Work task A -> Please rewrite every one of the records that come after the comment thread, swapping "border_size" for "pad_size" and changing nothing else. Leave the picture lines out of your version.

Comments

1
Fucking Slog ought to fucking hire this person, because I could read this shit all fucking day.
2
Speak it, brother!

3
Amen!
4
New Column: Ask a Medievalist!
5
11/10 would read again
6
Historians, they're the best.
MEDIEVAL, thanks for the lesson. Slog would be a better place with more of this kind of thing.
7
An anthropologist who rails constantly against the idea that one man-one woman nuclear families are the time immemorial form of marriage, doffs his hat and bows to the medievalist. Well done!
8
"And faith, especially in modern radical religion, is a marker of social identity in a way it rarely was in the Middle Ages."

Well, sure, if religious conformity is enforced at the stake, faith is unlikely to be a marker of social identity since there was little public heterogeneity. But if you did deviate from orthodoxy, it sure as hell marked you socially. And while the priesthood has always found ways to express itself sexually, it doesn't mean that medieval societies didn't take "deviant" sexual behavior very seriously. Just taking pre-reformation England for example, there were a lot of men who lost their balls for stepping out of line. "Mutilation" was all too common a punishment for sexual as well as other kinds of misbehavior.
9
AWESOME letter! However, I think this writer is downplaying the role of religion in personal identity. Christian vs. Muslim was a big deal during the Crusades. I'd like to add, it's not so much religion or nationality that causes wars et al. It's the human tendency to classify people as "us" and "them." (And in one interp of the New. Testament, what Jesus was actually telling people to stop doing.)
10
I was going to say the same as others... can you hire this person?

Records provided ->
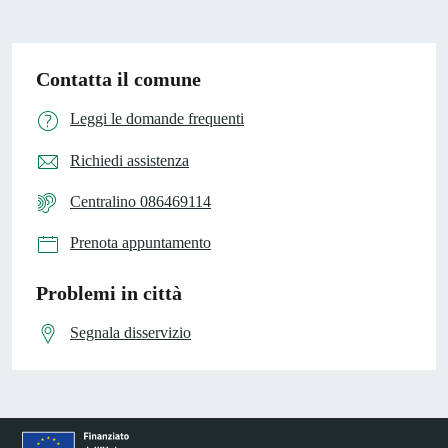
Contatta il comune
Leggi le domande frequenti
Richiedi assistenza
Centralino 086469114
Prenota appuntamento
Problemi in città
Segnala disservizio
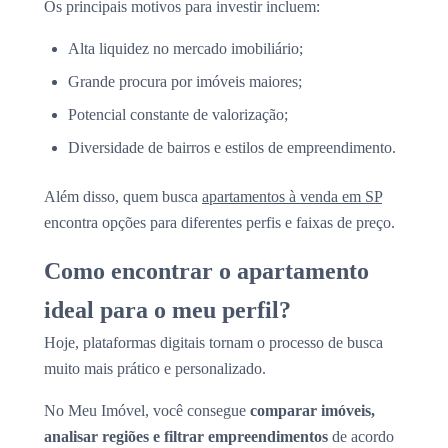
Os principais motivos para investir incluem:
Alta liquidez no mercado imobiliário;
Grande procura por imóveis maiores;
Potencial constante de valorização;
Diversidade de bairros e estilos de empreendimento.
Além disso, quem busca
apartamentos à venda em SP
encontra opções para diferentes perfis e faixas de preço.
Como encontrar o apartamento
ideal para o meu perfil?
Hoje, plataformas digitais tornam o processo de busca
muito mais prático e personalizado.
No Meu Imóvel, você consegue
comparar imóveis,
analisar regiões e filtrar empreendimentos
de acordo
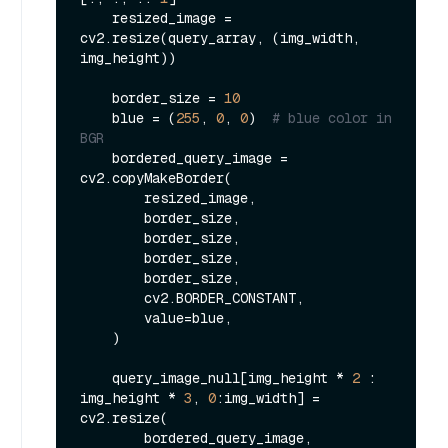
    resized_image = 
cv2.resize(query_array, (img_width, 
img_height))

    border_size = 
10
    blue = (
255
, 
0
, 
0
)  
# blue color in 
BGR
    bordered_query_image = 
cv2.copyMakeBorder(

        resized_image,

        border_size,

        border_size,

        border_size,

        border_size,

        cv2.BORDER_CONSTANT,

        value=blue,

    )

    query_image_null[img_height * 
2
 : 
img_height * 
3
, 
0
:img_width] = 
cv2.resize(

        bordered_query_image,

Work task B -> Extend the comment thread with the next part, starting after its last comment.

Task result A ->
Contatta il comune
Leggi le domande frequenti
Richiedi assistenza
Centralino 086469114
Prenota appuntamento
Problemi in città
Segnala disservizio
Os principais motivos para investir incluem:
Alta liquidez no mercado imobiliário;
Grande procura por imóveis maiores;
Potencial constante de valorização;
Diversidade de bairros e estilos de empreendimento.
Além disso, quem busca
apartamentos à venda em SP
encontra opções para diferentes perfis e faixas de preço.
Como encontrar o apartamento
ideal para o meu perfil?
Hoje, plataformas digitais tornam o processo de busca
muito mais prático e personalizado.
No Meu Imóvel, você consegue
comparar imóveis,
analisar regiões e filtrar empreendimentos
de acordo
    resized_image = 
cv2.resize(query_array, (img_width, 
img_height))

    pad_size = 
10
    blue = (
255
, 
0
, 
0
)  
# blue color in 
BGR
    bordered_query_image = 
cv2.copyMakeBorder(

        resized_image,

        pad_size,

        pad_size,

        pad_size,

        pad_size,

        cv2.BORDER_CONSTANT,

        value=blue,

    )

    query_image_null[img_height * 
2
 : 
img_height * 
3
, 
0
:img_width] = 
cv2.resize(

        bordered_query_image,

Task result B ->
11
Please give this guy Mudede's desk (and job).
12
Nicely put.
13
Not that it's not interesting and true, but there is no fucking way this was written by anyone but a procrastinating grad student. Not History either - stink of English is all over it.
14
This is like porn for history nerds.

Thanks!
15
@8, I agree, but would broaden your point to say that Medieval societies didn't tolerate *any* sort of deviant behavior, sexual or otherwise. And to MEDIEVAL'S point, issues of sex were way down on the list. FAR more important were issues of fealty and allegiance. Heresy and treason were the crimes punished most cruelly.

The main point is that the movement of the masses away from organized religion has made those religions far more intolerant and rigid. If everyone wears hats, it's not so important what kind of hat you're wearing. But once people start taking off their hats, the hat-wearers become more stringent on what kind of hats will be worn. As you say, this is all part of identity, rooted in the human social need to belong and be a part of a greater whole.
16
I'm a medievalist, and all the other medievalists in my network are trying to figure out who wrote this letter (seriously, there aren't *that* many of us). He/she/they are a hero!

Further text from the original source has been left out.